— Begin Excerpt to read —

PROPOSAL: dsimpl

Fri Feb 22 09:05:14 PST 2008

I have been thinking recently that it would make a lot of sense for us 
to develop an "D simplifier."  This is a tool which would take complex D 
code, with all the cutting edge features, perform syntax checking, and 
then simplify it, and produce D code which is based on a vastly reduced 
feature set.

(I argue that it should produce D code, instead of C, because D has many 
structural features, like dynamic arrays, garbage collection, modules, 
newfangled-const, etc. which would be impractical to express in C.)

Originally, Walter described D as a language that was easy to parse and 
easy to write a compiler for.  While he has kept the language syntax 
pretty easy to parse, I think we can all agree that it has developed, 
over time, into a monster of complexity.  There's a reason why GDC can't 
keep up with DMD: it's hard.

To make things worse, D has evolved over time to include very complex 
and (sometimes) poorly-specified features.  IFTI (implicit function 
template instantiation) is a classic example: you write a template, 
close your eyes, and compile.  It's a crap shoot whether the compiler 
will deduce what seems obvious to you or if it will fail.

— End Excerpt to read —
— Begin Rows —

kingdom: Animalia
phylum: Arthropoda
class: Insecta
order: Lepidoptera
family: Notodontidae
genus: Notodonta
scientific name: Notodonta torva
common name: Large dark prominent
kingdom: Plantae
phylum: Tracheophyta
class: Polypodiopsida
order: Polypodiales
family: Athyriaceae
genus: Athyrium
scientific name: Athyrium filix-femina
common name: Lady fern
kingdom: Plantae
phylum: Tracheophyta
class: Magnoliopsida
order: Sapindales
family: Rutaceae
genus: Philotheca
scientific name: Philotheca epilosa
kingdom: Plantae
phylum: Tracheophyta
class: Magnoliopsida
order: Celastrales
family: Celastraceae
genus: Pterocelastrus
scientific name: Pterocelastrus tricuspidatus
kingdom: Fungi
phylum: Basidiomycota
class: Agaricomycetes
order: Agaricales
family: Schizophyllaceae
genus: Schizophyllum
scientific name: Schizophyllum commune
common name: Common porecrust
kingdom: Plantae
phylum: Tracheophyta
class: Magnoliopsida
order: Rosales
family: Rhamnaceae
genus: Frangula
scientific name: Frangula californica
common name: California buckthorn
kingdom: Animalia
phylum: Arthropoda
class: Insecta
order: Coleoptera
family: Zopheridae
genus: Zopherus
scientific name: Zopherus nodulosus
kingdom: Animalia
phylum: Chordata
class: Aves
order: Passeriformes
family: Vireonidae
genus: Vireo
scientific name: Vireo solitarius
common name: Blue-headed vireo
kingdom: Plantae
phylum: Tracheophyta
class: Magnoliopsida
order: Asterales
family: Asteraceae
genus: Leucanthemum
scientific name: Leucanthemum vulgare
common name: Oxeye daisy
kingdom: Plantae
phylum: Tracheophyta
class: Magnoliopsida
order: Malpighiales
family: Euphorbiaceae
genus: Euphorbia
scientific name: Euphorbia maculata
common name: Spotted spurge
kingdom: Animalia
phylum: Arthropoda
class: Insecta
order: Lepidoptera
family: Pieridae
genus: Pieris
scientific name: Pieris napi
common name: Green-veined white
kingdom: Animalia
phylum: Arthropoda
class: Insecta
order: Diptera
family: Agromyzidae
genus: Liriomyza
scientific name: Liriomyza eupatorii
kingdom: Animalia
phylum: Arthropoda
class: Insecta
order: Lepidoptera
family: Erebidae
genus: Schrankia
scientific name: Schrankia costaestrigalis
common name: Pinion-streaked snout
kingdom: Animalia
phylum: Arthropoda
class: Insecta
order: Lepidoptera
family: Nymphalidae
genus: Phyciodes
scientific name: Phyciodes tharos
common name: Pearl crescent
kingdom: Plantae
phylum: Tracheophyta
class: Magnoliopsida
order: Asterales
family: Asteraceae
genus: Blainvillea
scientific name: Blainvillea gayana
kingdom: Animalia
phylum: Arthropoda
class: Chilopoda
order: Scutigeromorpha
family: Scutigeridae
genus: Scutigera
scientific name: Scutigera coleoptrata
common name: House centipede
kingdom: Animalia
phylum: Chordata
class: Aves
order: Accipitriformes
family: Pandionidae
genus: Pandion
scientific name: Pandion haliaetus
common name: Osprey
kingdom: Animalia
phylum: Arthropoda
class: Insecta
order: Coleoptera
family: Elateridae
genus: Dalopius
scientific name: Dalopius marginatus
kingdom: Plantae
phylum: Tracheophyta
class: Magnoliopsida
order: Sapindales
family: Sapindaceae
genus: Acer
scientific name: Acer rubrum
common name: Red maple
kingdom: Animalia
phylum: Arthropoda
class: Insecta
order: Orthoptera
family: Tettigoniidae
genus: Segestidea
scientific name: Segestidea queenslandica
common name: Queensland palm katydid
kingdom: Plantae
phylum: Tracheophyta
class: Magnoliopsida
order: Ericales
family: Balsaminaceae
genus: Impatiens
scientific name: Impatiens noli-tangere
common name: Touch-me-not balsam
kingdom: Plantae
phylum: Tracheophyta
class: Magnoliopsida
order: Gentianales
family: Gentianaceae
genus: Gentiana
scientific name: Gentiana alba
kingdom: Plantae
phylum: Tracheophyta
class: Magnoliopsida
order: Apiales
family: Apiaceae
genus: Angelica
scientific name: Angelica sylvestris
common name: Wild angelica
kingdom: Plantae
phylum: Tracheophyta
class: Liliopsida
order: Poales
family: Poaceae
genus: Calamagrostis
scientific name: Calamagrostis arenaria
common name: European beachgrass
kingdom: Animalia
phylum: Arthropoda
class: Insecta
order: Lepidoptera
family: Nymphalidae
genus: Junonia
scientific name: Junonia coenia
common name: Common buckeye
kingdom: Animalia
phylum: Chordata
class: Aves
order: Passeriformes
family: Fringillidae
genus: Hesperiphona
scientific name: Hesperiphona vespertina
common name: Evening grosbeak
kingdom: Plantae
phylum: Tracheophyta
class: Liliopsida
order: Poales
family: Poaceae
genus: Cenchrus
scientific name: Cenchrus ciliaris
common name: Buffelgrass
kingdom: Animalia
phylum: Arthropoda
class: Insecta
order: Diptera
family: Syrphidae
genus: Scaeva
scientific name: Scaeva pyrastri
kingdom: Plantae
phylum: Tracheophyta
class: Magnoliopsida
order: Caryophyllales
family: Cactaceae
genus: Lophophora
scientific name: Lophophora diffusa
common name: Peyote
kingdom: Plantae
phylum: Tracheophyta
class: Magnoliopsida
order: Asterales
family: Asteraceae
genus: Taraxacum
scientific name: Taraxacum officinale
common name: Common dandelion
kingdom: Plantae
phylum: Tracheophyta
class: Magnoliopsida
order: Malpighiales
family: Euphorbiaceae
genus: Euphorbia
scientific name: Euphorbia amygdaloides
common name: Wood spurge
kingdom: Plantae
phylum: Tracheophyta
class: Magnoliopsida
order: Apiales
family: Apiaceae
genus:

— End Rows —

## Objective 1
Using the dsimpl proposal, decide whether each statement agrees with it. Answer yes or no, and quote the words that decide it.
(a) The proposed tool would output C code.
(b) The author says GDC can't keep up with DMD.
(c) IFTI stands for implicit function template instantiation.
## Objective 2
Answer these questions from the dsimpl proposal:
(a) On what date was the proposal posted?
(b) What would the tool perform on the complex D code before simplifying it?
(c) Which feature does the author give as a classic example of a very complex and sometimes poorly-specified one?
## Objective 3
Continue the dsimpl proposal after its last sentence, in the same voice.

## Result 1
(a) No: "I argue that it should produce D code, instead of C"
(b) Yes: "There's a reason why GDC can't keep up with DMD: it's hard."
(c) Yes: "IFTI (implicit function template instantiation)"

## Result 2
(a) Fri Feb 22, 2008
(b) Syntax checking
(c) IFTI (implicit function template instantiation)

## Result 3
Let me say right here, though, I don't mean this as a criticism of 
Walter: IFTI, while a compelling and (IMHO) necessary feature, is 
mind-bogglingly hard to get right.  To write a compiler which could 
deduce everything that a programmer might deduce is a Herculean task.

So I ask anybody: do you think you could write a compiler which deduced 
everything that DMD deduced?  Even if you could, how would you verify 
that you did?  If *anyone* tried to write a compiler of their own, the 
inevitable consequence would be to fork the language into templates 
which DMD can deduce, and templates which the other compiler can deduce.

Then consider CTFE (compile time function evaluation).  This seems 
better specified...but would you say it would be "easy" to write a 
compiler that included this feature?

Because of this, we have, effectively, only a single compiler in the 
ecosystem.  This is how it stays until we change something.

The key insight I had was that the vast majority of the features that 
make a D compiler complex (like IFTI, CTFE, mixins, etc.) are not things 
which *structurally* change the program; they are deductions and 
calculations carried out by the front-end.

So, my proposal is that we start an open-source project which is a "D 
simplifier."  This tool takes really complex D code, and performs 
transformations on it...but only performs transformations that are 
clear, always-valid, semantics-retaining transformations.  That is, it 
performs only the sorts of transformations that *any* D compiler will 
need to make.  The output is vastly simplified D code.

Then, once it is working, we hound Walter to make future language 
changes (whenever possible) in this "dsimpl" tool, rather than making 
private changes in DMD.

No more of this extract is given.